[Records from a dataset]
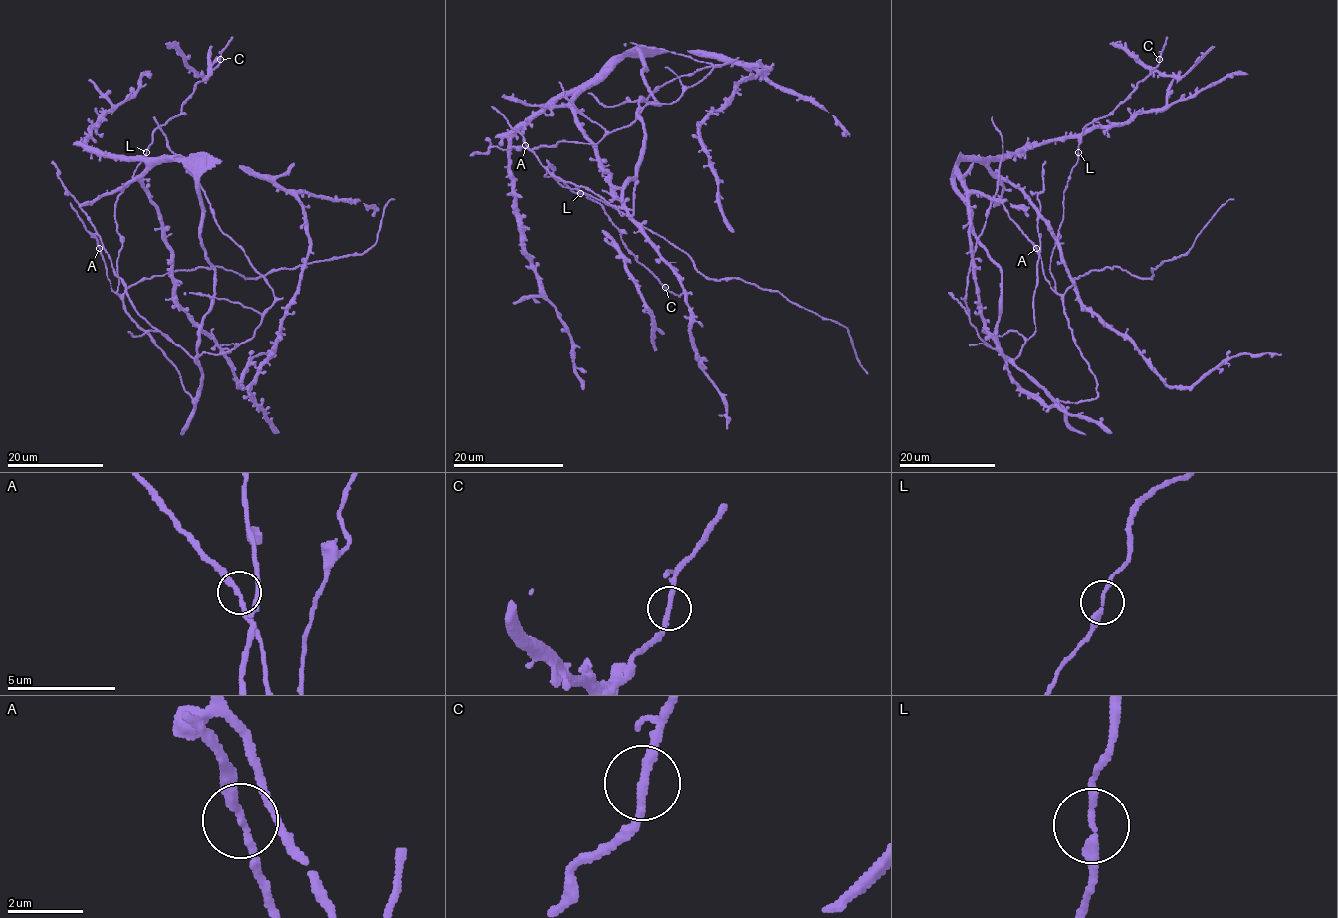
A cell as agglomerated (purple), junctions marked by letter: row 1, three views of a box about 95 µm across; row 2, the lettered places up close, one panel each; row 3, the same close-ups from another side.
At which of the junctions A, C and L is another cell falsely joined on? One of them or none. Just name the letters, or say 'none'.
none

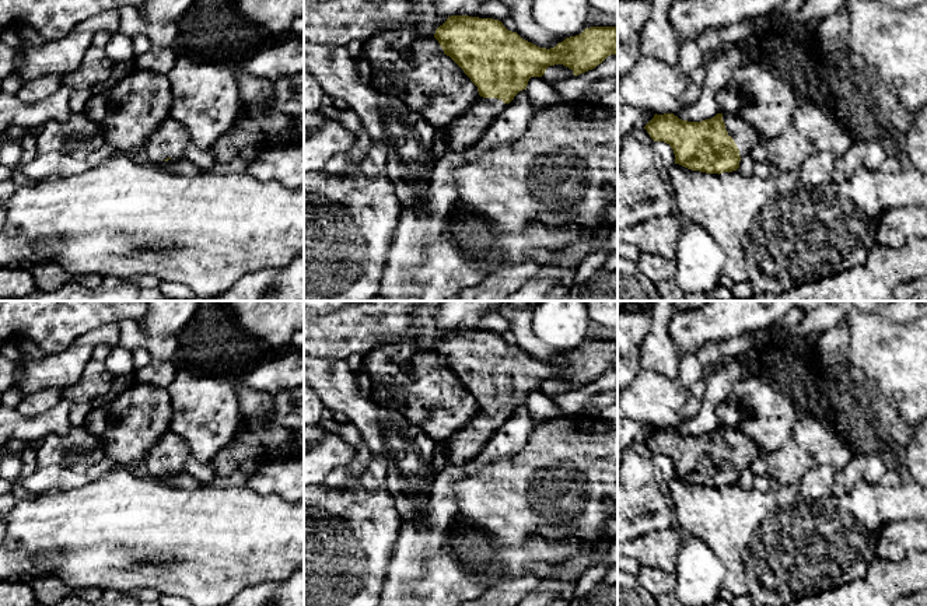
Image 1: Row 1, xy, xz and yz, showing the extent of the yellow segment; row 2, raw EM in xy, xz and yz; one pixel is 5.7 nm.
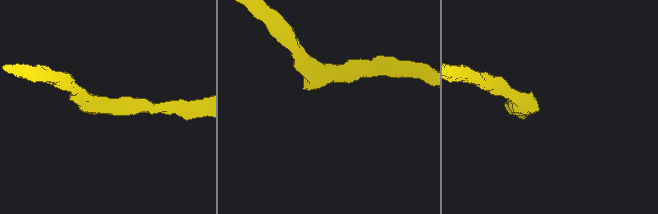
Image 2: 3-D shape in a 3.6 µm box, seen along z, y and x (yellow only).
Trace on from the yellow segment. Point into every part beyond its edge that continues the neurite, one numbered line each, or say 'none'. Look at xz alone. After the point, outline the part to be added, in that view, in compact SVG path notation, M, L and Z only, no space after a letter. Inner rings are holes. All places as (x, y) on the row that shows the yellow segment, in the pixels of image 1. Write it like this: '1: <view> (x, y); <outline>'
1: xz (467, 130); M478 97L476 102L448 127L435 130L433 157L440 160L447 151L464 151L480 140L490 123L506 109L497 98Z

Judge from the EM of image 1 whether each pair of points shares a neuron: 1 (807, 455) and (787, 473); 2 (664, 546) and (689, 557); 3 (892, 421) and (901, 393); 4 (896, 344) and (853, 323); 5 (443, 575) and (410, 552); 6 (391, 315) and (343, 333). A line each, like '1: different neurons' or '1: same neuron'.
1: same neuron
2: different neurons
3: different neurons
4: same neuron
5: different neurons
6: same neuron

Exercise instructions =
Output every record above exactly, leaving out the pictures.

Exercise response =
A cell as agglomerated (purple), junctions marked by letter: row 1, three views of a box about 95 µm across; row 2, the lettered places up close, one panel each; row 3, the same close-ups from another side.
At which of the junctions A, C and L is another cell falsely joined on? One of them or none. Just name the letters, or say 'none'.
none

Image 1: Row 1, xy, xz and yz, showing the extent of the yellow segment; row 2, raw EM in xy, xz and yz; one pixel is 5.7 nm.
Image 2: 3-D shape in a 3.6 µm box, seen along z, y and x (yellow only).
Trace on from the yellow segment. Point into every part beyond its edge that continues the neurite, one numbered line each, or say 'none'. Look at xz alone. After the point, outline the part to be added, in that view, in compact SVG path notation, M, L and Z only, no space after a letter. Inner rings are holes. All places as (x, y) on the row that shows the yellow segment, in the pixels of image 1. Write it like this: '1: <view> (x, y); <outline>'
1: xz (467, 130); M478 97L476 102L448 127L435 130L433 157L440 160L447 151L464 151L480 140L490 123L506 109L497 98Z

Judge from the EM of image 1 whether each pair of points shares a neuron: 1 (807, 455) and (787, 473); 2 (664, 546) and (689, 557); 3 (892, 421) and (901, 393); 4 (896, 344) and (853, 323); 5 (443, 575) and (410, 552); 6 (391, 315) and (343, 333). A line each, like '1: different neurons' or '1: same neuron'.
1: same neuron
2: different neurons
3: different neurons
4: same neuron
5: different neurons
6: same neuron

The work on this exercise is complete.